Finding the right therapist can feel like a daunting task. With so many different provider options with differing approaches and areas of expertise, the decision can feel overwhelming. Of course, getting a recommendation from your child’s school, medical provider, or a friend or family member is a good first step, but there are specific things that you should be looking for when initiating treatment or considering a change in your current provider. Some questions to ask yourself include the following.
Does the provider specialize in treating the types of difficulties that my child is encountering?
Even though you may not fully understand the underlying reasons for your child’s difficulties, your current concerns about how they are doing emotionally and behaviorally should drive your selection. Important questions to ask yourself include, “Does this provider specialize in working with children?” “Are the treatment approaches that they specialize in proven effective for children with my child’s needs?” “Do they have any special certifications or trainings in treating the difficulties that my child is encountering?” This information should be easily found on a provider’s website, but if not, these questions can be asked during the initial phone contact or intake meeting.
Is my provider able to clearly explain to me their understanding of my child’s difficulties and collaboratively develop specific treatment goals?
Although an exact understanding of what is driving your child’s difficulties may not be immediately apparent as every child is unique and complex, your provider should be able to articulate their basic understanding to you as well as how they are going to gather additional information in order to increase this understanding. With this explanation in mind, they should also work with you to identify treatment goals so that it is clear what would indicate treatment success, and interventions should always be focused on working towards those specific goals. Your provider should also be able to clearly explain their therapeutic interventions and their intended purpose.
Does my provider communicate with me about my child’s progress in therapy, reach out for updates about how he or she has been doing, and include me in sessions?
Psychotherapy with children is only effective when including their parents in treatment. Although therapists need to keep confidentiality in mind so that your child continues to feel safe in sharing personal things in session, your child’s therapist should be communicating with you on a consistent basis. This communication is essential in helping your child’s therapist better understand your child’s difficulties and areas of success, as well as ensuring that everyone is on the same page regarding how to best support your child. Areas of discussion should include techniques that are being worked on in session and how you can reinforce them at home, topics that come up in session that increase your understanding of your child’s experiences and reasons for their difficulties, and successes seen in session. Your provider should also be open to including you in family sessions if there are topics that should be discussed with everyone present or thoughts and feelings that would be helpful for your child to share with you.
Is the provider willing to collaborate with my child’s school or other providers if I would like them to?

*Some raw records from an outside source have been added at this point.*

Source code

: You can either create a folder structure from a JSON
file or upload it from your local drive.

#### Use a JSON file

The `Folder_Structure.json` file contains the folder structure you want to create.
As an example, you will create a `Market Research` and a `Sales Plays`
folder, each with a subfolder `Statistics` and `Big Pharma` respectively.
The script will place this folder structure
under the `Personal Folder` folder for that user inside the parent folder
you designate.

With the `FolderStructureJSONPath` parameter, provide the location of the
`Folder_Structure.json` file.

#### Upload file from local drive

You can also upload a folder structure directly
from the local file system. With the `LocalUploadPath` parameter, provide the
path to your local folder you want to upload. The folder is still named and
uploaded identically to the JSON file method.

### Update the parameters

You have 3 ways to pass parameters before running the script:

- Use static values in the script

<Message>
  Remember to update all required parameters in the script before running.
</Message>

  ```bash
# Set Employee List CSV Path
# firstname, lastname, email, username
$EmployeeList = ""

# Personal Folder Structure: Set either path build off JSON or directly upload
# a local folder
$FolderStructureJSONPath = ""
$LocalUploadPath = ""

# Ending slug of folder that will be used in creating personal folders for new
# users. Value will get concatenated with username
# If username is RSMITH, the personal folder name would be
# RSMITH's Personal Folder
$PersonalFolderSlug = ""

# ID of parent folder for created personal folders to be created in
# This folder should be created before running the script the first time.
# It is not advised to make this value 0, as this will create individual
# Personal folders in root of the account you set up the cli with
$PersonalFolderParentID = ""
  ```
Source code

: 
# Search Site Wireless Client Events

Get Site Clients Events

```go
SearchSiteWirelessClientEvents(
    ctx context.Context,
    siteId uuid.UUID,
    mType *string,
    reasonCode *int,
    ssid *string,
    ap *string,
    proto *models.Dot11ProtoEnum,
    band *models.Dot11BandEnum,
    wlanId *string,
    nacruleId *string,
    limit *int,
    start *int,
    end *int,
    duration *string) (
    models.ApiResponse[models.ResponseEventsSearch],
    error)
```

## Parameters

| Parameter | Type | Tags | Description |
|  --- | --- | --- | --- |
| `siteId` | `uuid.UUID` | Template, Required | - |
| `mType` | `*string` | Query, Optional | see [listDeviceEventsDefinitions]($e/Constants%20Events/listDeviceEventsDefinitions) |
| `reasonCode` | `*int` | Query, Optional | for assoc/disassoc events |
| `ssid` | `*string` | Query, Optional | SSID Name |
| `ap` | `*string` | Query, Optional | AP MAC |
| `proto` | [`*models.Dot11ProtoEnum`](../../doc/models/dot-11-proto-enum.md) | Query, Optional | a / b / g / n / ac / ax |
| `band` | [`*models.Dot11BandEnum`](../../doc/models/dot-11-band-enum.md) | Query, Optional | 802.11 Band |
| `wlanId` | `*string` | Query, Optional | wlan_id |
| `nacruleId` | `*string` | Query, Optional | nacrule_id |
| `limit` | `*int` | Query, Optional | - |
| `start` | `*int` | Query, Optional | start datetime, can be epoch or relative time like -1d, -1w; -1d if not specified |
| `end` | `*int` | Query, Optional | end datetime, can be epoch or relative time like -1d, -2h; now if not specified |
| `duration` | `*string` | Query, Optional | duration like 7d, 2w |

A good provider understands that the best treatment will include obtaining and sharing information with other providers so that everyone is on the same page in working with your child. These conversations can greatly enhance your child’s therapist’s understanding of your child’s difficulties and help inform their work with him or her. If your child is experiencing any emotional or behavioral difficulties at school, the most effective treatment will include collaborating with the school on how they can support your child in making progress through implementing specialized interventions such as a behavior plan or safety plan. If your child is seeing a psychiatrist, it will be important for your child’s therapist to share their observations with the psychiatrist to help inform their decision in what medication to prescribe. Overall, the more people that your child’s therapist can collaborate with, the more effective treatment will be.
Is my child making progress?
This may seem to be an obvious question to ask yourself but it can be a bit more complex in nature at times. Yes, your child should be making progress in therapy, but it is also important to keep in mind that progress can be very slow in nature. Therapy is a process and every child responds to it in a different way – with some making quick progress and others taking it a bit slower. If your child does not seem to be making progress, your child’s therapist should be open to discussing this with you. During this discussion, they should be able to articulate what progress they have seen in session and if not any, their understanding of why this is. Sometimes it may take several sessions for your child to feel comfortable with their therapist and to start opening up to them about their difficulties. Sometimes your child may also be hesitant to engage in activities that target their difficulties and implement techniques practiced in session at home. Regardless of the situation though, your child’s therapist should be open to discussing any delays in progress with you and what they are doing to continue working towards the intended goals. Your provider should also be willing to discuss with you their own limitations and if they know of any other treatment approaches that might be more beneficial in helping your child even if it means referring you to another provider.
If at any time you ask yourself these questions and come to the decision that your child’s therapist is no longer the right fit, please rest assured that this is okay. All therapists are unique in their own way and because of that each and every therapist will not be the right fit for every family. Frequent changes in therapists can be difficult though for children as they need to continually try to open up to someone new, so before making the decision to let your child’s therapist go, please consider scheduling a meeting to discuss your concerns and try to problem-solve how to move forward in a way that best supports your child.